# Apartment or villa wanted Tenerife / Canaries



## barryd (May 9, 2008)

Does anyone have one or know of a good one for rental? Looking for early December to early to mid January. Tenerife probably but would consider other islands.

We did this about ten years ago and had a great time. Found a place on a golf course.

I've found a couple online but thought I would ask on here as you never know. I'll have my supervisor with me so it won't get trashed.


----------



## Pudsey_Bear (Sep 25, 2008)

would you rent a property to you???


----------



## barryd (May 9, 2008)

As I said. I have my supervisor with me. She will no doubt leave it in a better state than it was when we arrived so no worries there!


----------



## raynipper (Aug 4, 2008)

I am asking a friend right now and await their reply. Can you give me any more info Baz like when and how long?

Ray.


----------



## barryd (May 9, 2008)

raynipper said:


> I am asking a friend right now and await their reply. Can you give me any more info Baz like when and how long?
> 
> Ray.


Thanks Ray. Looking at flights for period 14th Dec to 11th of Jan (Friday to Friday 28 nights). Flight on those dates are cheap as chips as its outside the main Christmas / New Year period.


----------



## raynipper (Aug 4, 2008)

Sorry Baz. Just got the reply...……………………..

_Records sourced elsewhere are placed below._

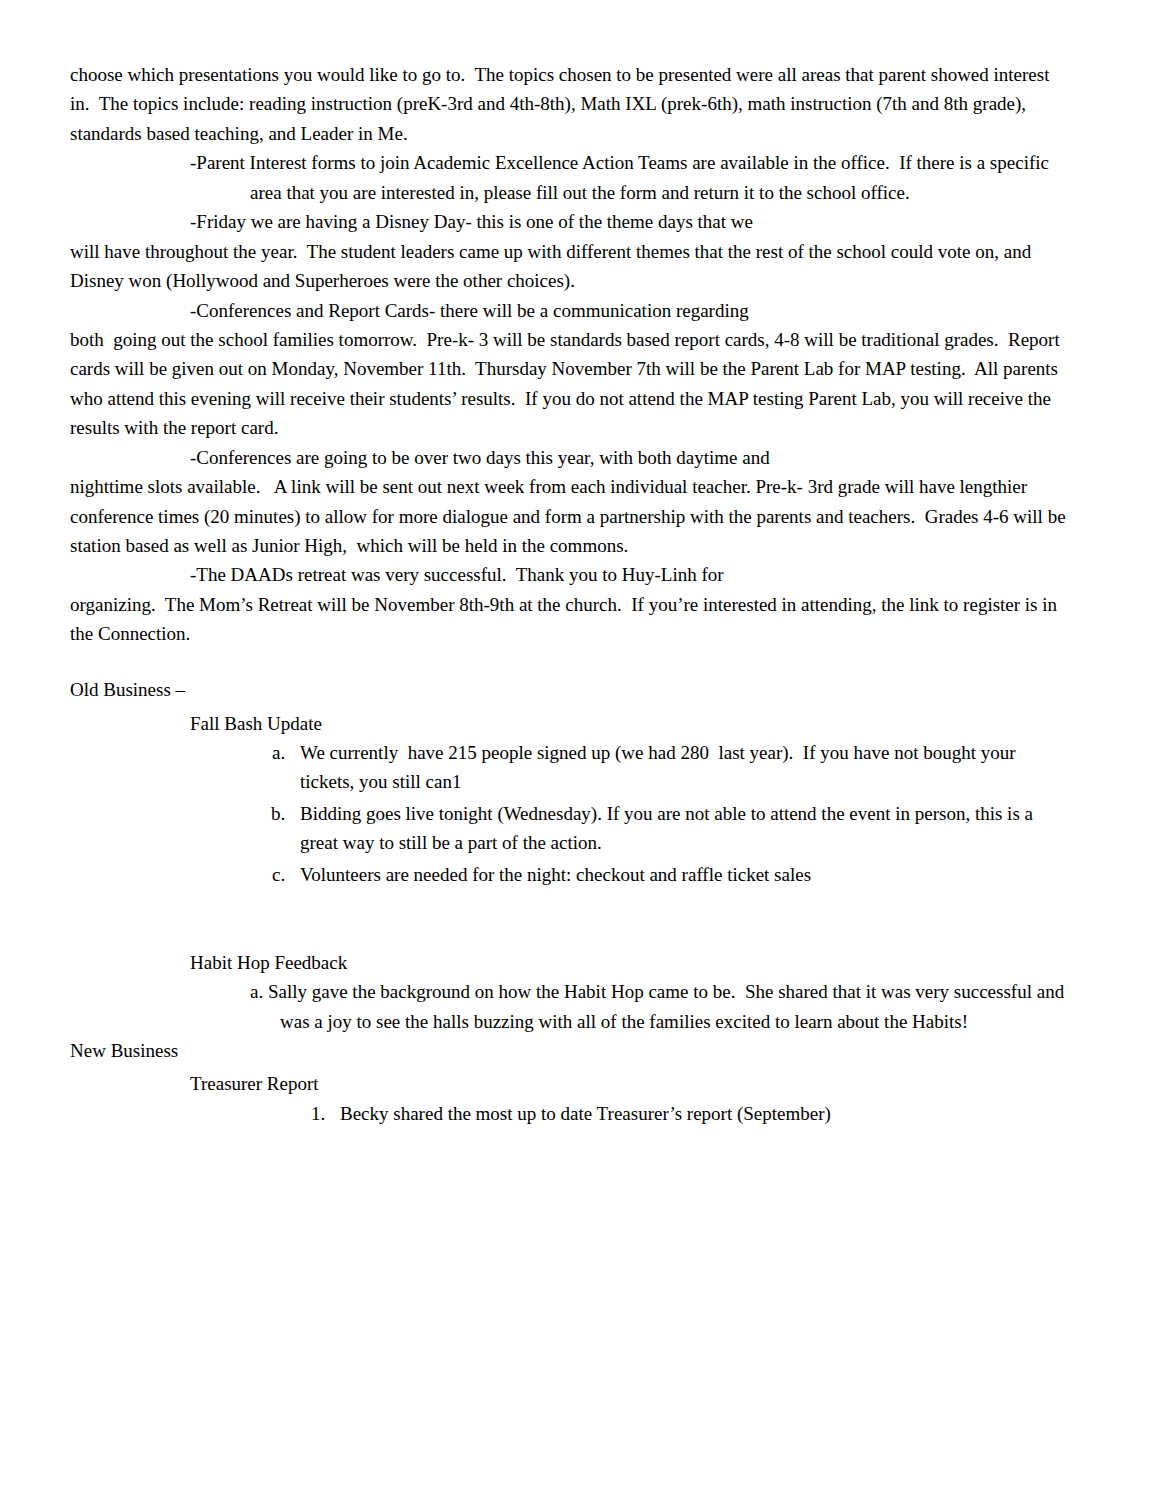choose which presentations you would like to go to. The topics chosen to be presented were all areas that parent showed interest in. The topics include: reading instruction (preK-3rd and 4th-8th), Math IXL (prek-6th), math instruction (7th and 8th grade), standards based teaching, and Leader in Me.
-Parent Interest forms to join Academic Excellence Action Teams are available in the office. If there is a specific area that you are interested in, please fill out the form and return it to the school office.
-Friday we are having a Disney Day- this is one of the theme days that we
will have throughout the year. The student leaders came up with different themes that the rest of the school could vote on, and Disney won (Hollywood and Superheroes were the other choices).
-Conferences and Report Cards- there will be a communication regarding
both going out the school families tomorrow. Pre-k- 3 will be standards based report cards, 4-8 will be traditional grades. Report cards will be given out on Monday, November 11th. Thursday November 7th will be the Parent Lab for MAP testing. All parents who attend this evening will receive their students’ results. If you do not attend the MAP testing Parent Lab, you will receive the results with the report card.
-Conferences are going to be over two days this year, with both daytime and
nighttime slots available. A link will be sent out next week from each individual teacher. Pre-k- 3rd grade will have lengthier conference times (20 minutes) to allow for more dialogue and form a partnership with the parents and teachers. Grades 4-6 will be station based as well as Junior High, which will be held in the commons.
-The DAADs retreat was very successful. Thank you to Huy-Linh for
organizing. The Mom’s Retreat will be November 8th-9th at the church. If you’re interested in attending, the link to register is in the Connection.
Old Business –
Fall Bash Update
We currently have 215 people signed up (we had 280 last year). If you have not bought your tickets, you still can1
Bidding goes live tonight (Wednesday). If you are not able to attend the event in person, this is a great way to still be a part of the action.
Volunteers are needed for the night: checkout and raffle ticket sales
Habit Hop Feedback
a. Sally gave the background on how the Habit Hop came to be. She shared that it was very successful and was a joy to see the halls buzzing with all of the families excited to learn about the Habits!
New Business
Treasurer Report
Becky shared the most up to date Treasurer’s report (September)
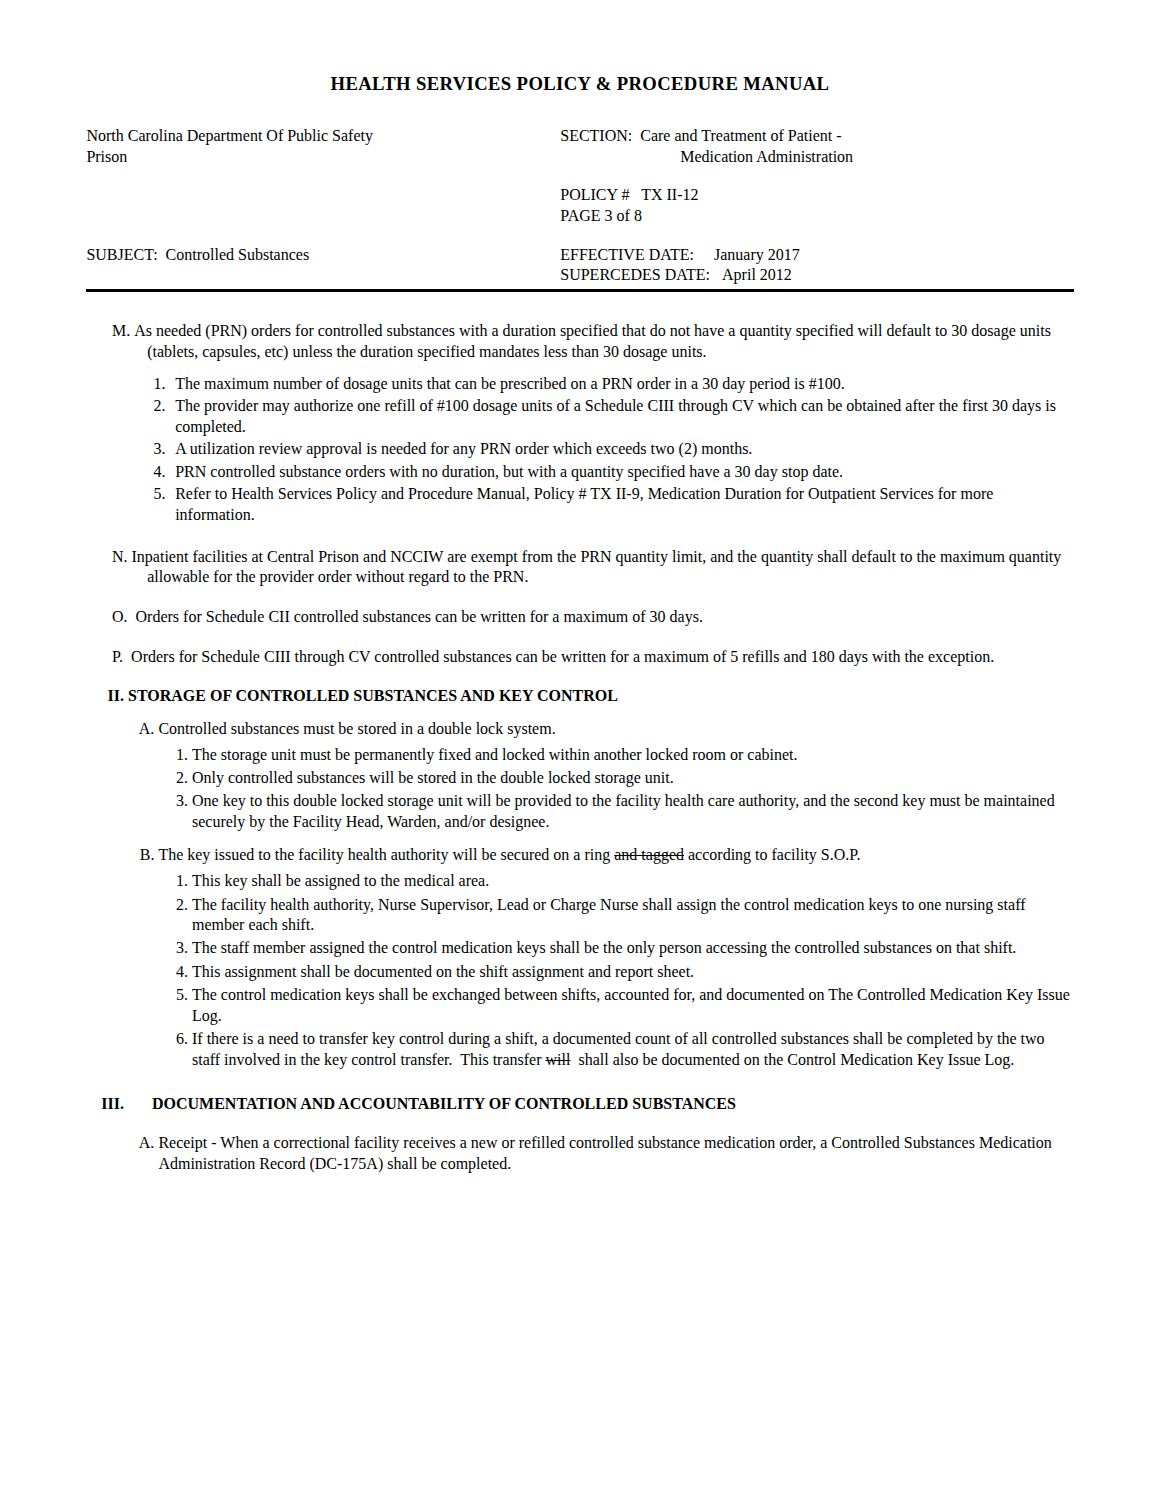HEALTH SERVICES POLICY & PROCEDURE MANUAL
| North Carolina Department Of Public Safety Prison | SECTION: Care and Treatment of Patient - Medication Administration |
| | POLICY # TX II-12 PAGE 3 of 8 |
| SUBJECT: Controlled Substances | EFFECTIVE DATE: January 2017 SUPERCEDES DATE: April 2012 |
M. As needed (PRN) orders for controlled substances with a duration specified that do not have a quantity specified will default to 30 dosage units (tablets, capsules, etc) unless the duration specified mandates less than 30 dosage units.
The maximum number of dosage units that can be prescribed on a PRN order in a 30 day period is #100.
The provider may authorize one refill of #100 dosage units of a Schedule CIII through CV which can be obtained after the first 30 days is completed.
A utilization review approval is needed for any PRN order which exceeds two (2) months.
PRN controlled substance orders with no duration, but with a quantity specified have a 30 day stop date.
Refer to Health Services Policy and Procedure Manual, Policy # TX II-9, Medication Duration for Outpatient Services for more information.
N. Inpatient facilities at Central Prison and NCCIW are exempt from the PRN quantity limit, and the quantity shall default to the maximum quantity allowable for the provider order without regard to the PRN.
O. Orders for Schedule CII controlled substances can be written for a maximum of 30 days.
P. Orders for Schedule CIII through CV controlled substances can be written for a maximum of 5 refills and 180 days with the exception.
Storage of Controlled Substances and Key Control
Controlled substances must be stored in a double lock system.
The storage unit must be permanently fixed and locked within another locked room or cabinet.
Only controlled substances will be stored in the double locked storage unit.
One key to this double locked storage unit will be provided to the facility health care authority, and the second key must be maintained securely by the Facility Head, Warden, and/or designee.
The key issued to the facility health authority will be secured on a ring and tagged according to facility S.O.P.
This key shall be assigned to the medical area.
The facility health authority, Nurse Supervisor, Lead or Charge Nurse shall assign the control medication keys to one nursing staff member each shift.
The staff member assigned the control medication keys shall be the only person accessing the controlled substances on that shift.
This assignment shall be documented on the shift assignment and report sheet.
The control medication keys shall be exchanged between shifts, accounted for, and documented on The Controlled Medication Key Issue Log.
If there is a need to transfer key control during a shift, a documented count of all controlled substances shall be completed by the two staff involved in the key control transfer. This transfer will shall also be documented on the Control Medication Key Issue Log.
Documentation and Accountability of Controlled Substances
Receipt - When a correctional facility receives a new or refilled controlled substance medication order, a Controlled Substances Medication Administration Record (DC-175A) shall be completed.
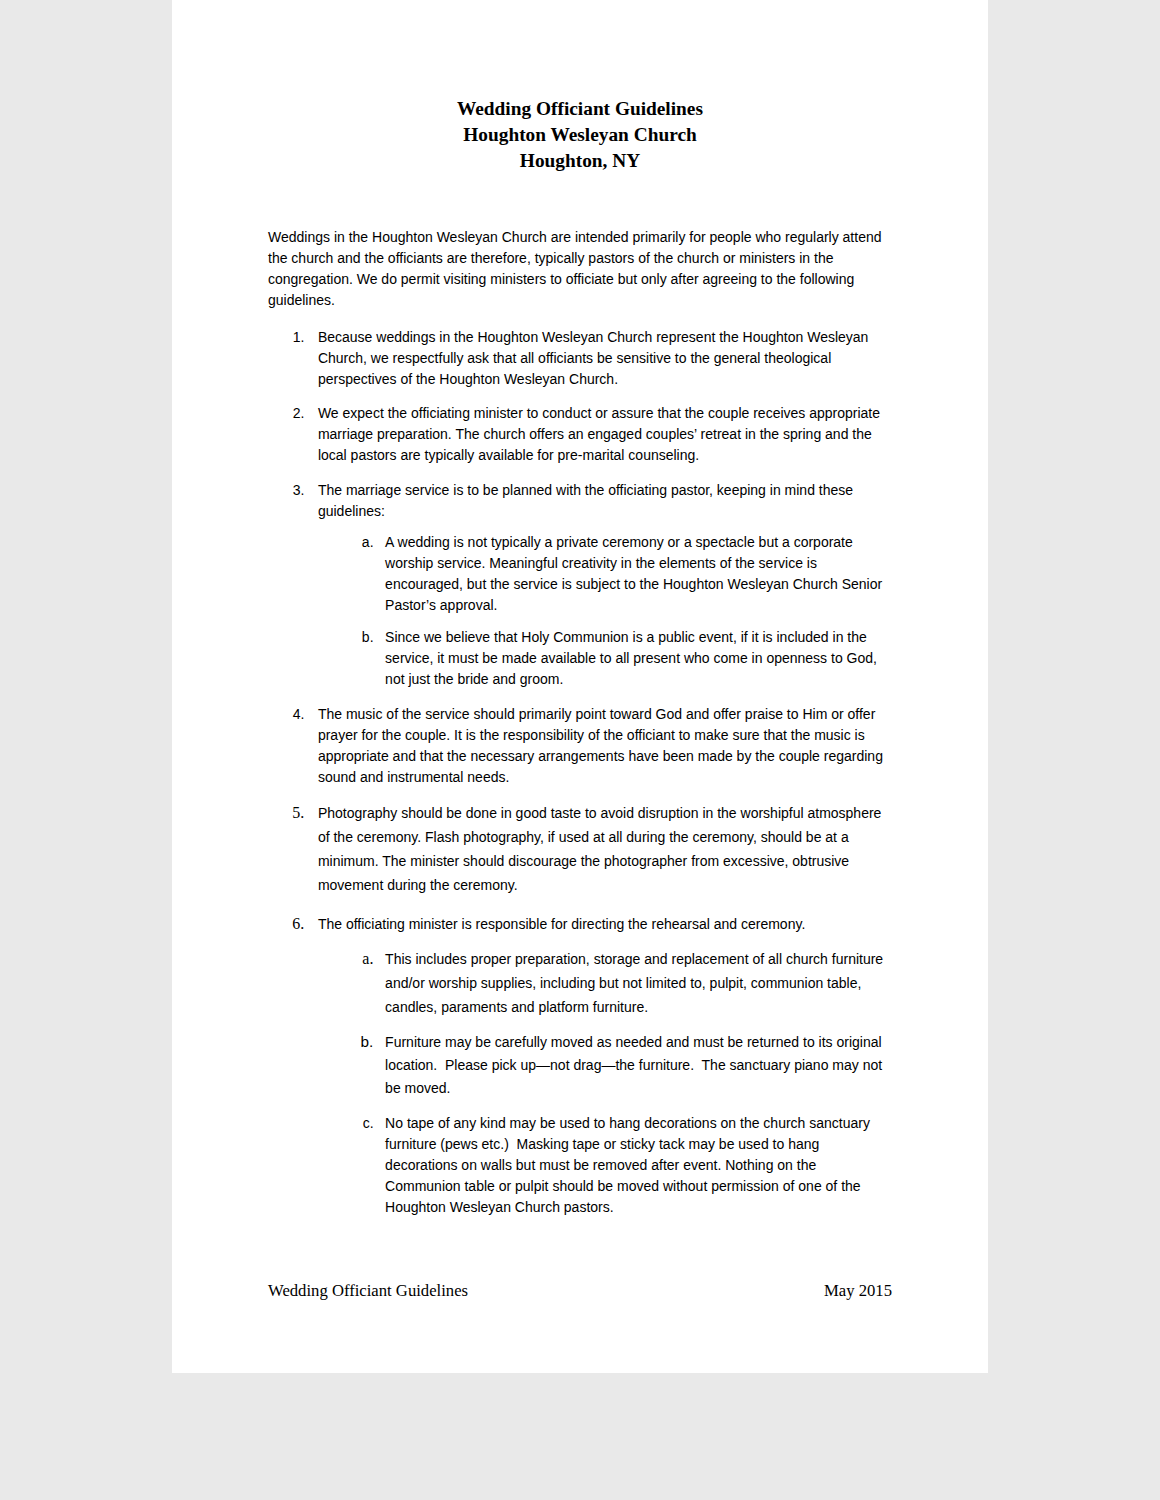Wedding Officiant Guidelines
Houghton Wesleyan Church
Houghton, NY
Weddings in the Houghton Wesleyan Church are intended primarily for people who regularly attend the church and the officiants are therefore, typically pastors of the church or ministers in the congregation. We do permit visiting ministers to officiate but only after agreeing to the following guidelines.
Because weddings in the Houghton Wesleyan Church represent the Houghton Wesleyan Church, we respectfully ask that all officiants be sensitive to the general theological perspectives of the Houghton Wesleyan Church.
We expect the officiating minister to conduct or assure that the couple receives appropriate marriage preparation. The church offers an engaged couples’ retreat in the spring and the local pastors are typically available for pre-marital counseling.
The marriage service is to be planned with the officiating pastor, keeping in mind these guidelines:
A wedding is not typically a private ceremony or a spectacle but a corporate worship service. Meaningful creativity in the elements of the service is encouraged, but the service is subject to the Houghton Wesleyan Church Senior Pastor’s approval.
Since we believe that Holy Communion is a public event, if it is included in the service, it must be made available to all present who come in openness to God, not just the bride and groom.
The music of the service should primarily point toward God and offer praise to Him or offer prayer for the couple. It is the responsibility of the officiant to make sure that the music is appropriate and that the necessary arrangements have been made by the couple regarding sound and instrumental needs.
Photography should be done in good taste to avoid disruption in the worshipful atmosphere of the ceremony. Flash photography, if used at all during the ceremony, should be at a minimum. The minister should discourage the photographer from excessive, obtrusive movement during the ceremony.
The officiating minister is responsible for directing the rehearsal and ceremony.
This includes proper preparation, storage and replacement of all church furniture and/or worship supplies, including but not limited to, pulpit, communion table, candles, paraments and platform furniture.
Furniture may be carefully moved as needed and must be returned to its original location. Please pick up—not drag—the furniture. The sanctuary piano may not be moved.
No tape of any kind may be used to hang decorations on the church sanctuary furniture (pews etc.) Masking tape or sticky tack may be used to hang decorations on walls but must be removed after event. Nothing on the Communion table or pulpit should be moved without permission of one of the Houghton Wesleyan Church pastors.
Wedding Officiant Guidelines May 2015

_I have no idea, because we have been put onto these people (who we don't know) by a neighbour of theirs in Tenerife, who happened to go to school with a bloke I play table tennis with. Long shot. We have also been told that we must not let on we are paying money for rental as the complex does not allow sublets in their purchase contracts. So I think it is a no-no. But once we get there in Jan I might have more information for the future, or not as the case may be!! 
Sorry I cannot help._

Ray.


----------



## barryd (May 9, 2008)

Thanks Ray for trying.

Ive emailed a couple online, will see what response I get.


----------



## raynipper (Aug 4, 2008)

I found better results when looking for accommodation was to include "by owner" in the search and you can deal direct.

Ray.


----------



## barryd (May 9, 2008)

Ive been using the Holiday lettings site which is basically a broker portal that puts you in touch with the owners direct. There are loads of them now though. Never considered just googling.


----------



## raynipper (Aug 4, 2008)

Go direct to the owners as far more flexibility. Found that for the Algarve and been very happy with the results.

Ray.


----------